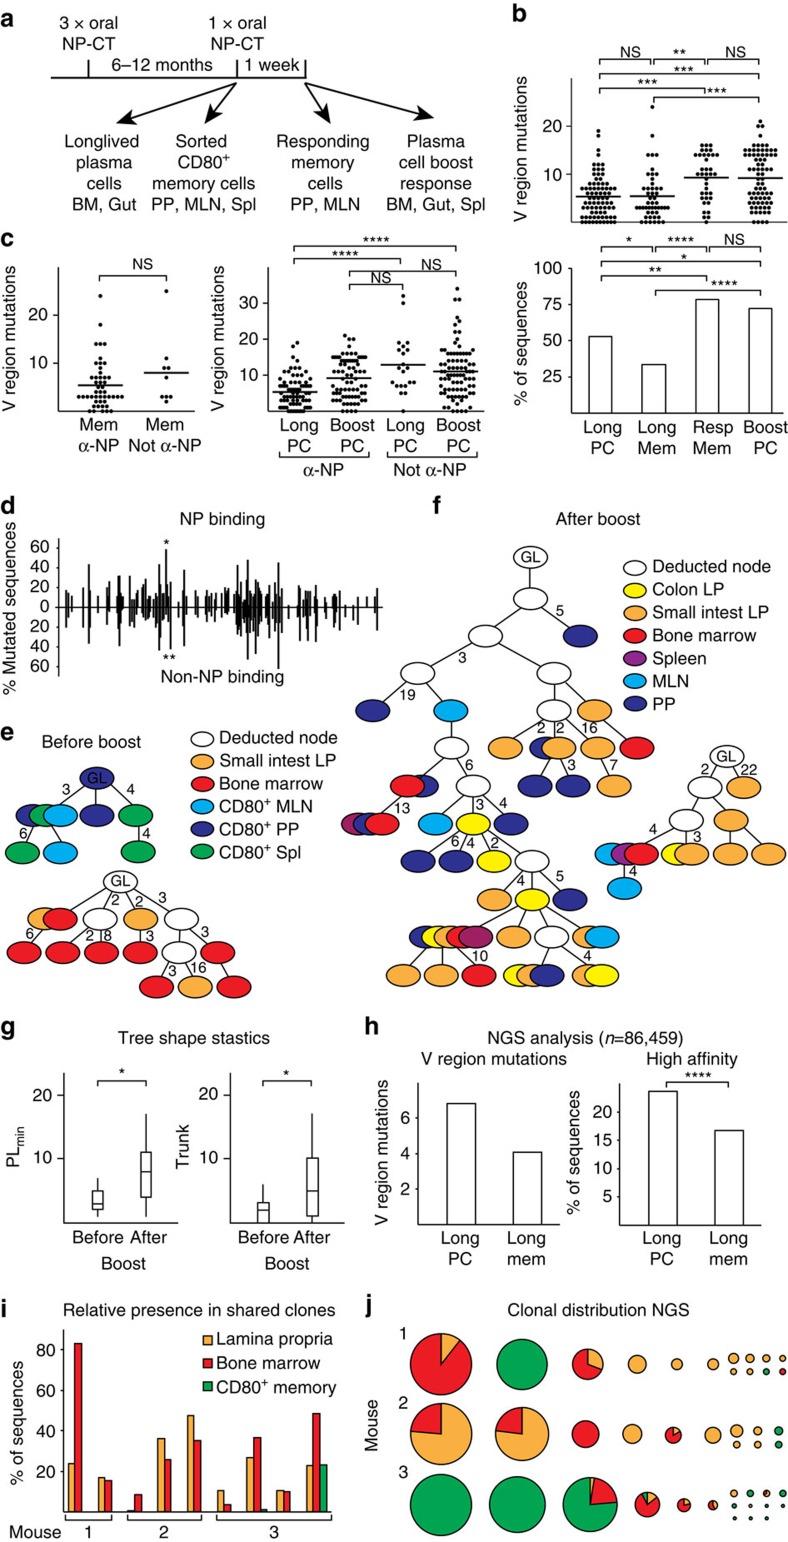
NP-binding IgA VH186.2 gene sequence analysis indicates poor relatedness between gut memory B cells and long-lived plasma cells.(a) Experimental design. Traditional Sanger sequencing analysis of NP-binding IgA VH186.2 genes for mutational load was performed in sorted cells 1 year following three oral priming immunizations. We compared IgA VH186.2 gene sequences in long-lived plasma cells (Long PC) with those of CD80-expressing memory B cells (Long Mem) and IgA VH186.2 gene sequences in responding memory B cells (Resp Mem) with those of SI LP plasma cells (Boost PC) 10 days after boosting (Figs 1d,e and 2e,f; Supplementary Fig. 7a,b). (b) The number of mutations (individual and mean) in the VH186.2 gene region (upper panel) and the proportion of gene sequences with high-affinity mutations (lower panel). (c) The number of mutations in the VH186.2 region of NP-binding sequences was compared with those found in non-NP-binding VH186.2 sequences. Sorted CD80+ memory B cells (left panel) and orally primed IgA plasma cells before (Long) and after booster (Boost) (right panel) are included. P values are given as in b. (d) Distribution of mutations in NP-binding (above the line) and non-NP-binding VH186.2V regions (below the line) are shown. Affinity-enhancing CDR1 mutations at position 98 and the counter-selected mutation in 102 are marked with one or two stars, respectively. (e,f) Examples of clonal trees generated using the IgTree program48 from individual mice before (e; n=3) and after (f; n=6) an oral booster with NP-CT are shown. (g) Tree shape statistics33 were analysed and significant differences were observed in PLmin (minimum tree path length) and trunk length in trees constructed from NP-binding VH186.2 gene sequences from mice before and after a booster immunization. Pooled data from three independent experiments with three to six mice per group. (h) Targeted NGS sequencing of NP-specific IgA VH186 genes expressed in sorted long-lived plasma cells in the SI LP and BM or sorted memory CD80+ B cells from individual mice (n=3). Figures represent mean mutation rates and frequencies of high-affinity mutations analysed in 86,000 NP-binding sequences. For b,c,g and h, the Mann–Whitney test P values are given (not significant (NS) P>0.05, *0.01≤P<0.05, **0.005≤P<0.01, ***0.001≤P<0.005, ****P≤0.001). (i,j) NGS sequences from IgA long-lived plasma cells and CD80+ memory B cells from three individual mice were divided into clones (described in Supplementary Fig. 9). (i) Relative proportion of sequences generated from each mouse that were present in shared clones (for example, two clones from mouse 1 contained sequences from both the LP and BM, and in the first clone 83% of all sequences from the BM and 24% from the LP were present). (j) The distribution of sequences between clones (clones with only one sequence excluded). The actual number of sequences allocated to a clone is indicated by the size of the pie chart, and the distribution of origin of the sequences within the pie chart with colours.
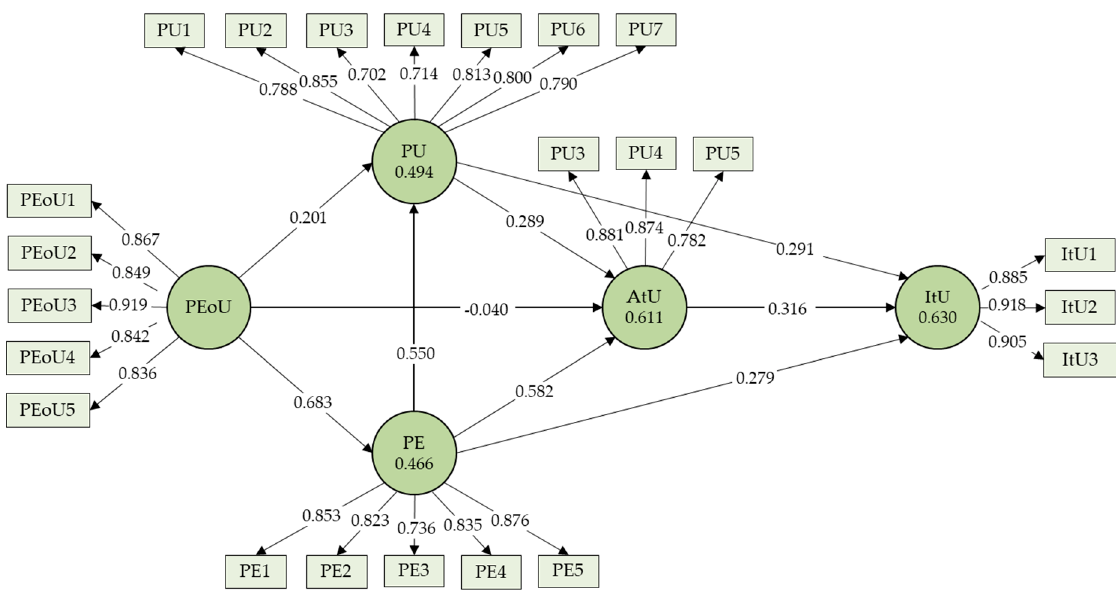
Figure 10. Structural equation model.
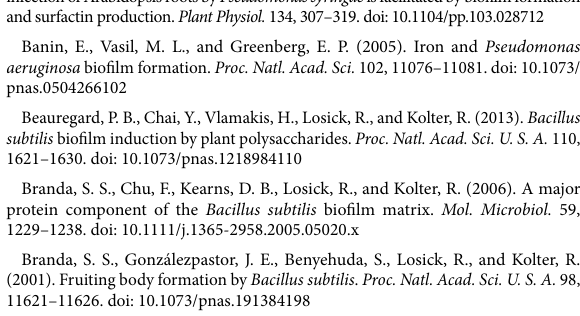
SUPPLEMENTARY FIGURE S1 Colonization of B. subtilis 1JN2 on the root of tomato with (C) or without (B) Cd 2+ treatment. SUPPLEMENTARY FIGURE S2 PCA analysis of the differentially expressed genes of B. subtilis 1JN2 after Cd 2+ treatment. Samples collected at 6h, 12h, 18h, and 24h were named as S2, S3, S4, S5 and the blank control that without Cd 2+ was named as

------------

Instructions to follow - Copy out the data exactly and keep the pictures out.

Written answer -
NP-binding IgA VH186.2 gene sequence analysis indicates poor relatedness between gut memory B cells and long-lived plasma cells.(a) Experimental design. Traditional Sanger sequencing analysis of NP-binding IgA VH186.2 genes for mutational load was performed in sorted cells 1 year following three oral priming immunizations. We compared IgA VH186.2 gene sequences in long-lived plasma cells (Long PC) with those of CD80-expressing memory B cells (Long Mem) and IgA VH186.2 gene sequences in responding memory B cells (Resp Mem) with those of SI LP plasma cells (Boost PC) 10 days after boosting (Figs 1d,e and 2e,f; Supplementary Fig. 7a,b). (b) The number of mutations (individual and mean) in the VH186.2 gene region (upper panel) and the proportion of gene sequences with high-affinity mutations (lower panel). (c) The number of mutations in the VH186.2 region of NP-binding sequences was compared with those found in non-NP-binding VH186.2 sequences. Sorted CD80+ memory B cells (left panel) and orally primed IgA plasma cells before (Long) and after booster (Boost) (right panel) are included. P values are given as in b. (d) Distribution of mutations in NP-binding (above the line) and non-NP-binding VH186.2V regions (below the line) are shown. Affinity-enhancing CDR1 mutations at position 98 and the counter-selected mutation in 102 are marked with one or two stars, respectively. (e,f) Examples of clonal trees generated using the IgTree program48 from individual mice before (e; n=3) and after (f; n=6) an oral booster with NP-CT are shown. (g) Tree shape statistics33 were analysed and significant differences were observed in PLmin (minimum tree path length) and trunk length in trees constructed from NP-binding VH186.2 gene sequences from mice before and after a booster immunization. Pooled data from three independent experiments with three to six mice per group. (h) Targeted NGS sequencing of NP-specific IgA VH186 genes expressed in sorted long-lived plasma cells in the SI LP and BM or sorted memory CD80+ B cells from individual mice (n=3). Figures represent mean mutation rates and frequencies of high-affinity mutations analysed in 86,000 NP-binding sequences. For b,c,g and h, the Mann–Whitney test P values are given (not significant (NS) P>0.05, *0.01≤P<0.05, **0.005≤P<0.01, ***0.001≤P<0.005, ****P≤0.001). (i,j) NGS sequences from IgA long-lived plasma cells and CD80+ memory B cells from three individual mice were divided into clones (described in Supplementary Fig. 9). (i) Relative proportion of sequences generated from each mouse that were present in shared clones (for example, two clones from mouse 1 contained sequences from both the LP and BM, and in the first clone 83% of all sequences from the BM and 24% from the LP were present). (j) The distribution of sequences between clones (clones with only one sequence excluded). The actual number of sequences allocated to a clone is indicated by the size of the pie chart, and the distribution of origin of the sequences within the pie chart with colours.
Figure 10. Structural equation model.
SUPPLEMENTARY FIGURE S1 Colonization of B. subtilis 1JN2 on the root of tomato with (C) or without (B) Cd 2+ treatment. SUPPLEMENTARY FIGURE S2 PCA analysis of the differentially expressed genes of B. subtilis 1JN2 after Cd 2+ treatment. Samples collected at 6h, 12h, 18h, and 24h were named as S2, S3, S4, S5 and the blank control that without Cd 2+ was named as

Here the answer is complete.